Users should also note that the interpolated estimates are based on observations recorded in a standard Stephenson screen or equivalent, placed in an open and usually flat area. It does not represent the ground level climate of some areas (e.g. wooded systems) and does not address all the issues associated with slope and aspect. Users may need to implement their own microclimate adjustments.


 How accurate are the interpolated data prior to 1957?

 The number of stations recording climate variables significantly increased around 1957 – the International Geophysical Year. An anomaly interpolation technique is used to interpolate maximum and minimum temperature, radiation and vapour pressure for all years prior to 1957. The anomaly method is better able to interpolate sparse datasets than direct interpolation because much of the variance can be captured by the long term mean. The anomaly method works as follows: (i) the anomaly at each station is computed by subtracting the long term daily mean (for the given station and variable) from each observed value; (ii) the anomaly data are interpolated using a smoothing spline; (iii) at each pixel the interpolated long term daily mean (for the given variable) is added to the interpolated anomaly. To further improve the interpolation, SILO uses "support" values to support the spline in data sparse regions. The support values are set to zero (i.e. the anomalies are zero at all support locations), so the resulting gridded dataset will be similar to the long term mean in the vicinity of each support value.

The data quality throughout the pre-1957 period was examined in: Rayner, D.P., Moodie, K.B., Beswick, A.R., Clarkson, N.M., and Hutchinson, R.L. (2004), New Australian daily historical climate surfaces using CLIMARC. Queensland Department of Natural Resources, Mines and Energy Report QNRME04247. Available here.

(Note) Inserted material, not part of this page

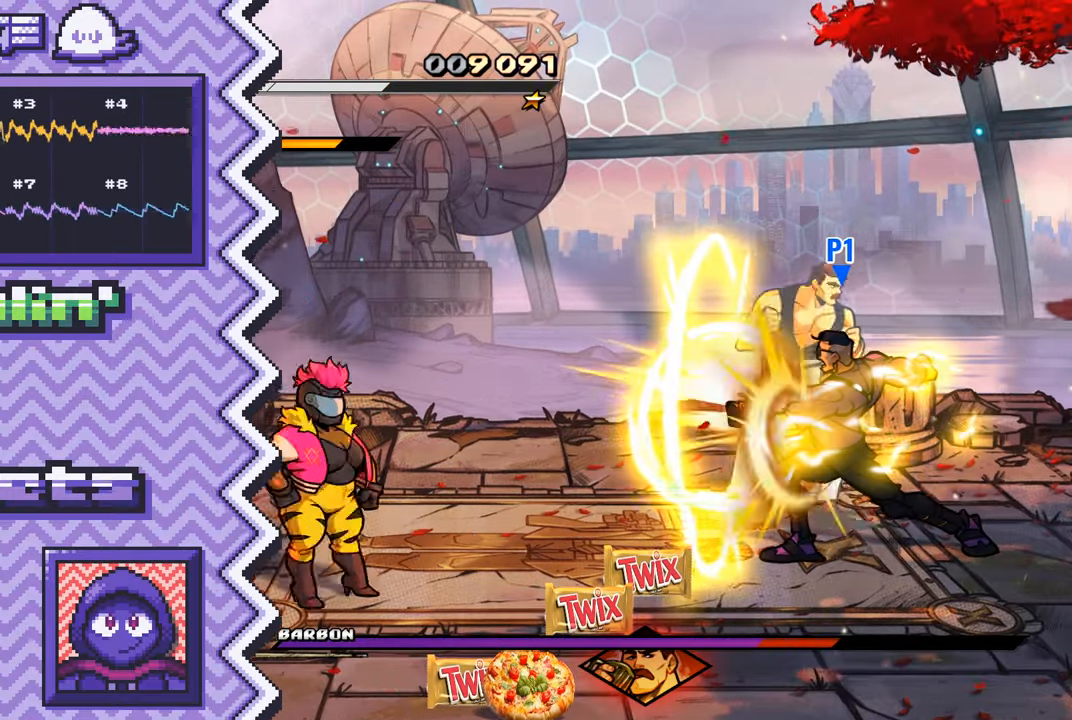
{"buttons": [], "events": [[50, "B", "down"], [166, "B", "up"], [283, "Y", "down"], [400, "Y", "up"]]}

 Are SILO data quality checked?

 SILO datasets are constructed from observational data collected by the Bureau of Meteorology. The Bureau has a quality assurance program which is progressively checking its observational collection. SILO does not use data which have been quality checked by the Bureau and classified as "wrong", "suspect" or "inconsistent with other known information". In addition, SILO implements a number of internal checks to identify data which may be erroneous. For example, SILO uses a "two-pass" interpolation technique to interpolate all variables except daily rainfall. Observed data are interpolated in a first pass and residuals computed for all data points. The residual is the difference between the observed and interpolated values. Data points with high residuals may be indicative of erroneous data and are excluded from a subsequent interpolation which generates the final surface from which the station-point datasets are constructed.


 Is it possible that minimum temperatures are higher than maximum temperature?

 No. Maximum temperature observations are shifted to the previous day (see above), so the observed maximum should always be lower than (or equal to) the minimum temperature.


 Why are the observed data and interpolated data different?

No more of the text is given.